→ **Selected passage**:
■ ■ ■

More than 200,000 people are diagnosed with lung cancer in the US every year
- PMLiVE

Bristol Myers Squibb’s Opdivo (nivolumab) has been approved by the US Food and Drug Administration (FDA) as part of a perioperative treatment regimen for adults with non-small cell lung cancer (NSCLC).

The PD-1 inhibitor has been authorised for use alongside platinum-doublet chemotherapy as a neoadjuvant treatment before surgery and as an adjuvant monotherapy after surgery.

Patients eligible for the regimen will have resectable NSCLC and no known epidermal growth factor receptor mutations or anaplastic lymphoma kinase rearrangements.

More than 200,000 people are diagnosed with lung cancer in the US every year, with NSCLC accounting for up to 85% of cases.

■ ■ ■

→ **Directions**:
- a) According to the Opdivo news item, what share of US lung cancer cases does NSCLC account for?
- b) Render this sentence from the Opdivo news item in Spanish: "Patients eligible for the regimen will have resectable NSCLC and no known epidermal growth factor receptor mutations or anaplastic lymphoma kinase rearrangements."
- c) Write the next few sentences of the Opdivo news item, picking up after its final line.

(Records excerpted from a collection)
■ ■ ■

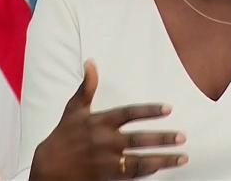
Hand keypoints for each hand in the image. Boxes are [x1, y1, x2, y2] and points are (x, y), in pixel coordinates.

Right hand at [29, 59, 187, 179]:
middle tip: (182, 137)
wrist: (48, 168)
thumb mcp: (73, 110)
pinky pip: (131, 174)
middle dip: (163, 139)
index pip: (129, 114)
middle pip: (139, 139)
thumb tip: (90, 62)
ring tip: (182, 157)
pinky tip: (161, 167)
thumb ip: (87, 87)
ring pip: (140, 160)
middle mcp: (104, 141)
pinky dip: (147, 171)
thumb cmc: (63, 136)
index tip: (168, 109)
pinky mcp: (106, 176)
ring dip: (162, 159)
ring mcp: (106, 161)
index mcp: (99, 122)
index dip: (149, 111)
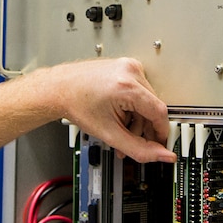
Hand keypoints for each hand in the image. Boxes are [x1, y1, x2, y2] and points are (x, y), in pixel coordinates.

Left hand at [47, 58, 172, 163]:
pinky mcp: (125, 66)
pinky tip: (120, 113)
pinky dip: (133, 105)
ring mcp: (128, 66)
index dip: (161, 132)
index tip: (160, 143)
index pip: (159, 113)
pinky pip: (139, 90)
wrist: (59, 89)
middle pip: (153, 107)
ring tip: (121, 129)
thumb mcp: (109, 134)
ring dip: (138, 118)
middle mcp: (131, 71)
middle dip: (144, 128)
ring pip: (147, 100)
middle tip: (132, 141)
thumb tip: (162, 155)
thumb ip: (139, 149)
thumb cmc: (76, 105)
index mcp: (128, 86)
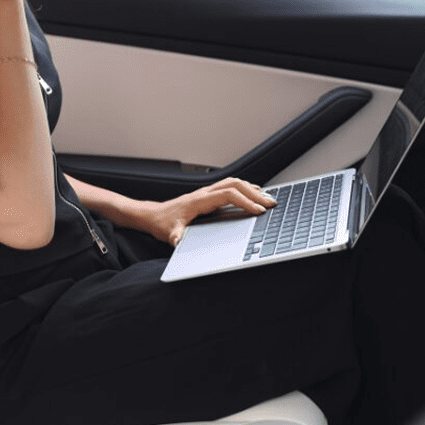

■ ■ ■

→ **Answers**:
- a) Up to 85%.

- b) Los pacientes elegibles para el régimen tendrán NSCLC resecable y no presentarán mutaciones conocidas del receptor del factor de crecimiento epidérmico ni reordenamientos de la cinasa del linfoma anaplásico.

- c)
Opdivo, which is designed to use the body’s own immune system to help restore anti-tumour immune response, was previously approved by the FDA in combination with platinum-doublet chemotherapy for adults with resectable NSCLC in the neoadjuvant setting.

The regulator’s latest decision was supported by positive results from the phase 3 CheckMate-77T trial, in which the Opdivo regimen was shown to improve event-free survival compared to chemotherapy plus placebo.

The risk of disease recurrence, progression or death was reduced by 42% in patients randomised to the Opdivo arm, compared to chemotherapy plus placebo, with a median follow-up of 25.4 months.

Additionally, 25% of patients in the Opdivo cohort achieved pathologic response, while 4.7% of those in the comparator arm achieved pathologic response in the intent-to-treat population.

Commenting on the authorisation, Wendy Short Bartie, senior vice president of US oncology and haematology at BMS, said: “This milestone expands the role of Opdivo-based treatments and builds upon the foundation set by the FDA approval of neoadjuvant-only Opdivo plus chemotherapy in resectable NSCLC based on the CheckMate-816 trial.”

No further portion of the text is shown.